═══ Data excerpts ═══

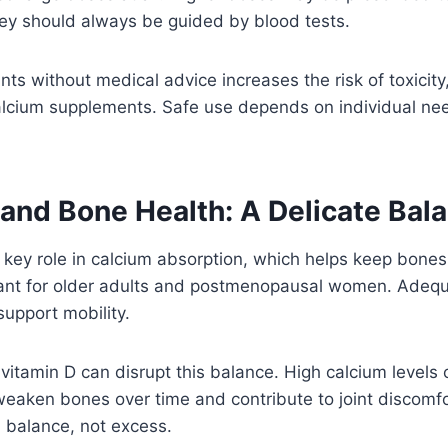
hey should always be guided by blood tests.
ts without medical advice increases the risk of toxicity
lcium supplements. Safe use depends on individual need
 and Bone Health: A Delicate Bal
 key role in calcium absorption, which helps keep bones 
tant for older adults and postmenopausal women. Adequ
support mobility.
itamin D can disrupt this balance. High calcium levels
eaken bones over time and contribute to joint discomfo
balance, not excess.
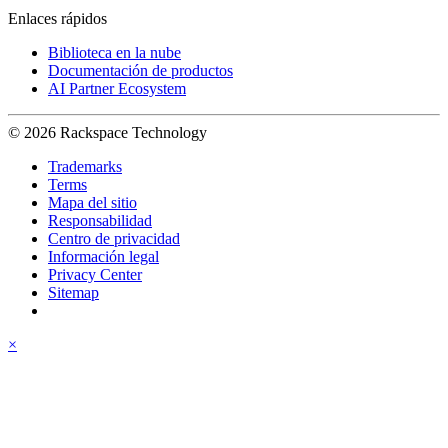
Enlaces rápidos
Biblioteca en la nube
Documentación de productos
AI Partner Ecosystem
© 2026 Rackspace Technology
Trademarks
Terms
Mapa del sitio
Responsabilidad
Centro de privacidad
Información legal
Privacy Center
Sitemap
×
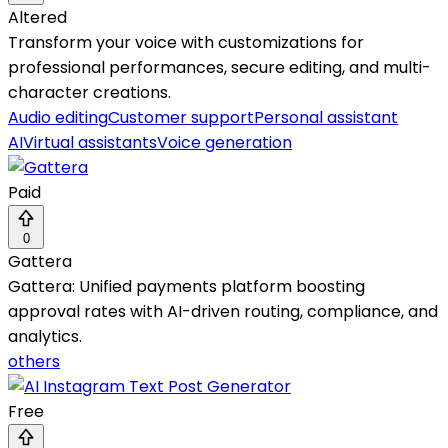
Altered
Transform your voice with customizations for
professional performances, secure editing, and multi-
character creations.
Audio editing
Customer support
Personal assistant
AI
Virtual assistants
Voice generation
Paid
0
Gattera
Gattera: Unified payments platform boosting
approval rates with AI-driven routing, compliance, and
analytics.
others
Free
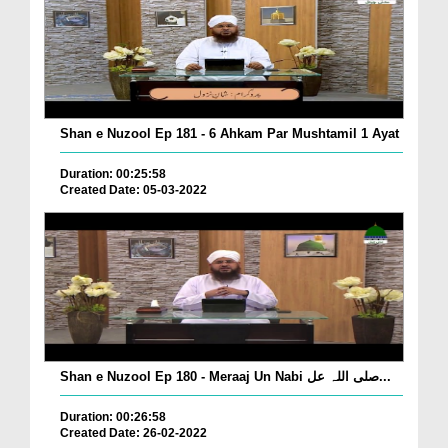
Shan e Nuzool Ep 181 - 6 Ahkam Par Mushtamil 1 Ayat
Duration: 00:25:58
Created Date: 05-03-2022
Shan e Nuzool Ep 180 - Meraaj Un Nabi صلی اللہ عل...
Duration: 00:26:58
Created Date: 26-02-2022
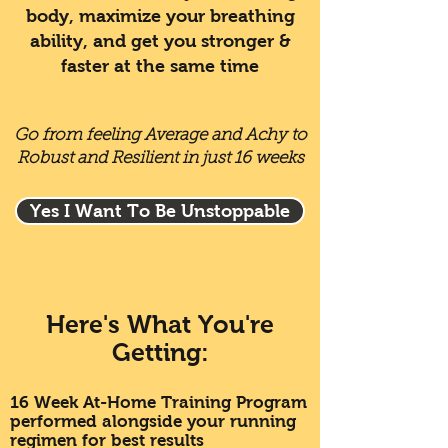
body, maximize your breathing
ability, and get you stronger &
faster at the same time
Go from feeling Average and Achy to
Robust and Resilient in just 16 weeks
Yes I Want To Be Unstoppable
Here's What You're
Getting:
16 Week At-Home Training Program
performed alongside your running
regimen for best results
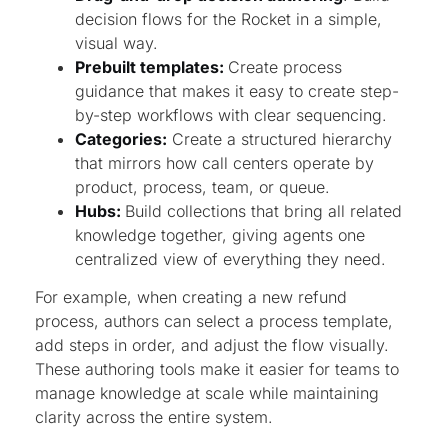
decision flows for the Rocket in a simple,
visual way.
Prebuilt templates:
Create process
guidance that makes it easy to create step-
by-step workflows with clear sequencing.
Categories:
Create a structured hierarchy
that mirrors how call centers operate by
product, process, team, or queue.
Hubs:
Build collections that bring all related
knowledge together, giving agents one
centralized view of everything they need.
For example, when creating a new refund
process, authors can select a process template,
add steps in order, and adjust the flow visually.
These authoring tools make it easier for teams to
manage knowledge at scale while maintaining
clarity across the entire system.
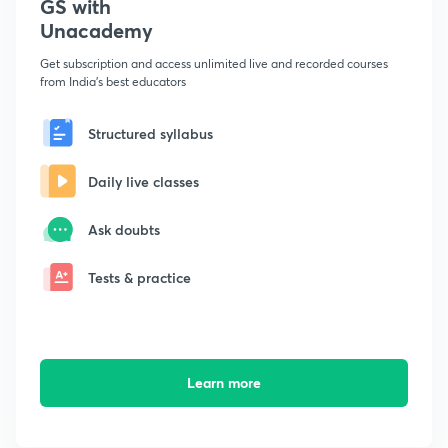
GS with
Unacademy
Get subscription and access unlimited live and recorded courses
from India's best educators
Structured syllabus
Daily live classes
Ask doubts
Tests & practice
Learn more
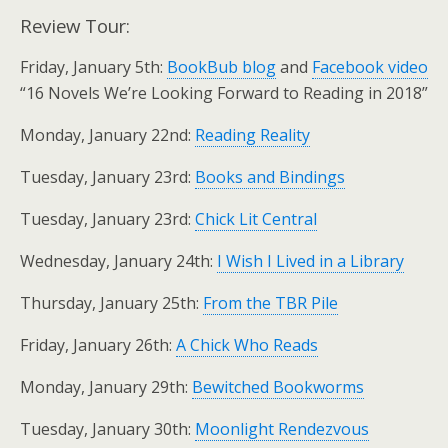
Review Tour:
Friday, January 5th:
BookBub blog
and
Facebook video
“16 Novels We’re Looking Forward to Reading in 2018”
Monday, January 22nd:
Reading Reality
Tuesday, January 23rd:
Books and Bindings
Tuesday, January 23rd:
Chick Lit Central
Wednesday, January 24th:
I Wish I Lived in a Library
Thursday, January 25th:
From the TBR Pile
Friday, January 26th:
A Chick Who Reads
Monday, January 29th:
Bewitched Bookworms
Tuesday, January 30th:
Moonlight Rendezvous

═══

Work instructions =>
Express every line of text in the entries above as a JSON list of strings, one string per line, with blank lines omitted. Leave the pictures out of the answer.

Task output =>
[
  "hey should always be guided by blood tests.",
  "ts without medical advice increases the risk of toxicity",
  "lcium supplements. Safe use depends on individual need",
  " and Bone Health: A Delicate Bal",
  " key role in calcium absorption, which helps keep bones ",
  "tant for older adults and postmenopausal women. Adequ",
  "support mobility.",
  "itamin D can disrupt this balance. High calcium levels",
  "eaken bones over time and contribute to joint discomfo",
  "balance, not excess.",
  "Enlaces rápidos",
  "Biblioteca en la nube",
  "Documentación de productos",
  "AI Partner Ecosystem",
  "© 2026 Rackspace Technology",
  "Trademarks",
  "Terms",
  "Mapa del sitio",
  "Responsabilidad",
  "Centro de privacidad",
  "Información legal",
  "Privacy Center",
  "Sitemap",
  "×",
  "Altered",
  "Transform your voice with customizations for",
  "professional performances, secure editing, and multi-",
  "character creations.",
  "Audio editing",
  "Customer support",
  "Personal assistant",
  "AI",
  "Virtual assistants",
  "Voice generation",
  "Paid",
  "0",
  "Gattera",
  "Gattera: Unified payments platform boosting",
  "approval rates with AI-driven routing, compliance, and",
  "analytics.",
  "others",
  "Free",
  "Shan e Nuzool Ep 181 - 6 Ahkam Par Mushtamil 1 Ayat",
  "Duration: 00:25:58",
  "Created Date: 05-03-2022",
  "Shan e Nuzool Ep 180 - Meraaj Un Nabi صلی اللہ عل...",
  "Duration: 00:26:58",
  "Created Date: 26-02-2022",
  "body, maximize your breathing",
  "ability, and get you stronger &",
  "faster at the same time",
  "Go from feeling Average and Achy to",
  "Robust and Resilient in just 16 weeks",
  "Yes I Want To Be Unstoppable",
  "Here's What You're",
  "Getting:",
  "16 Week At-Home Training Program",
  "performed alongside your running",
  "regimen for best results",
  "decision flows for the Rocket in a simple,",
  "visual way.",
  "Prebuilt templates:",
  "Create process",
  "guidance that makes it easy to create step-",
  "by-step workflows with clear sequencing.",
  "Categories:",
  "Create a structured hierarchy",
  "that mirrors how call centers operate by",
  "product, process, team, or queue.",
  "Hubs:",
  "Build collections that bring all related",
  "knowledge together, giving agents one",
  "centralized view of everything they need.",
  "For example, when creating a new refund",
  "process, authors can select a process template,",
  "add steps in order, and adjust the flow visually.",
  "These authoring tools make it easier for teams to",
  "manage knowledge at scale while maintaining",
  "clarity across the entire system.",
  "GS with",
  "Unacademy",
  "Get subscription and access unlimited live and recorded courses",
  "from India's best educators",
  "Structured syllabus",
  "Daily live classes",
  "Ask doubts",
  "Tests & practice",
  "Learn more",
  "Review Tour:",
  "Friday, January 5th:",
  "BookBub blog",
  "and",
  "Facebook video",
  "“16 Novels We’re Looking Forward to Reading in 2018”",
  "Monday, January 22nd:",
  "Reading Reality",
  "Tuesday, January 23rd:",
  "Books and Bindings",
  "Tuesday, January 23rd:",
  "Chick Lit Central",
  "Wednesday, January 24th:",
  "I Wish I Lived in a Library",
  "Thursday, January 25th:",
  "From the TBR Pile",
  "Friday, January 26th:",
  "A Chick Who Reads",
  "Monday, January 29th:",
  "Bewitched Bookworms",
  "Tuesday, January 30th:",
  "Moonlight Rendezvous"
]